Moreover, the thin and planar design of metasurfaces allows for easy integration with other elements of a quantum system, such as waveguides, detectors, or quantum memories, to create more complex quantum circuits and enhance the overall flexibility of the system [231, 232]. In solid-state-based quantum computing platforms, such as quantum dots or nitrogen-vacancy centers, nonlinear metasurfaces can interact with embedded quantum emitters, enabling entanglement between the emitters and photons and facilitating the implementation of gate operations that couple different components of the quantum system [233]. Metasurfaces integrated with photonics can facilitate on-chip trapped ion and atoms quantum computing by enabling efficient optical interfacing and enhancing the performance of on-chip optical components [234]. With the help of metasurfaces, strong light–matter interactions at the quantum level can be achieved [235]. This opens up possibilities for implementing quantum gates and quantum memories, which are critical components in quantum information processing.

Nonlinear metasurfaces also find wide applications in high-dimensional quantum information encoding and processing [236], where the multiple spatial or polarization modes of photons can enhance encoding capacity and processing capability of photonic qubits. Nonlinear metasurfaces can also enable holography with multidimensional optical data storage [172].

In terms of measurements, linear metasurfaces can be designed to project photons to different directions based on their polarizations. This approach inherently provides uniformly sampled measurements over the commonly used Pauli measurement bases [78]. Unlike superconducting or trapped ion quantum processors where changing the measurement basis requires introducing additional gates, metasurface-based detectors guarantee that the state information can be extracted from the photon counts without reconfiguring the optical apparatus.
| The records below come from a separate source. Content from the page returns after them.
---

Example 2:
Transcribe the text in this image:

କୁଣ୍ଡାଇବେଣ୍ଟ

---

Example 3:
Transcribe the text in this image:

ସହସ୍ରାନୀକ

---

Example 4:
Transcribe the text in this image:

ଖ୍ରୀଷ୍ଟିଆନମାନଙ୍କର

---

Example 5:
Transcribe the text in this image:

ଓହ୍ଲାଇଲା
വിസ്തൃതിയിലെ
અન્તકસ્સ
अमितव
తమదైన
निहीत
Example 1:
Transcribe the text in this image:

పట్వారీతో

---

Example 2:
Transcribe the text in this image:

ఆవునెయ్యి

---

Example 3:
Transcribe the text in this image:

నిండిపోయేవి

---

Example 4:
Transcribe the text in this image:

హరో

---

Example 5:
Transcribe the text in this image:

Furthermore, this measurement approach is scalable since the complexity of metasurface design scales linearly with the number of qubits [237]. With fabrication precision improved, the polarization projection basis of metasurfaces can be designed to follow a quantum t-design, which has been proven to be the optimal measurement scheme for photonic qubits [238]. When combined with error mitigation techniques, metasurfaces can be used as devices implementing robust randomized measurements, which enables efficient estimation of properties of the photonic qubits.
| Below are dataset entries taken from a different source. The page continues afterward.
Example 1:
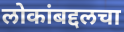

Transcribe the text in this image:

लोकांबद्दलचा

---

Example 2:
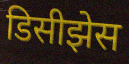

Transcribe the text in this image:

डिसीझेस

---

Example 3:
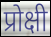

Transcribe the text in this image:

प्रोक्षी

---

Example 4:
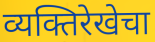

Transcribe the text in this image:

व्यक्तिरेखेचा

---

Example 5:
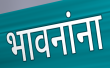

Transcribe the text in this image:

भावनांना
The response of metasurfaces to incoming photons may produce a measurable signal that signifies the presence of the photon. When combined with superconducting nanowire single-photon detectors instead of traditional avalanche photodiodes (APDs), the detection efficiency can be improved, and the time-domain resolution is sufficient to resolve photon counts [239]. These factors make metasurfaces ideal candidates for versatile photonic qubit detectors. The sensitive response feature of metasurfaces enhances the sensitivity of quantum sensors, enabling the detection of weak signals with higher precision. This has applications in quantum metrology, where precise measurements are necessary, such as in gravitational wave detection or magnetic field sensing [240]. By engineering a metasurface to interact with specific wavelengths of light or photons relative to the behaviors of biological systems, there exists the potential to advance the development of innovative bioimaging and quantum biosensing tools [241, 242].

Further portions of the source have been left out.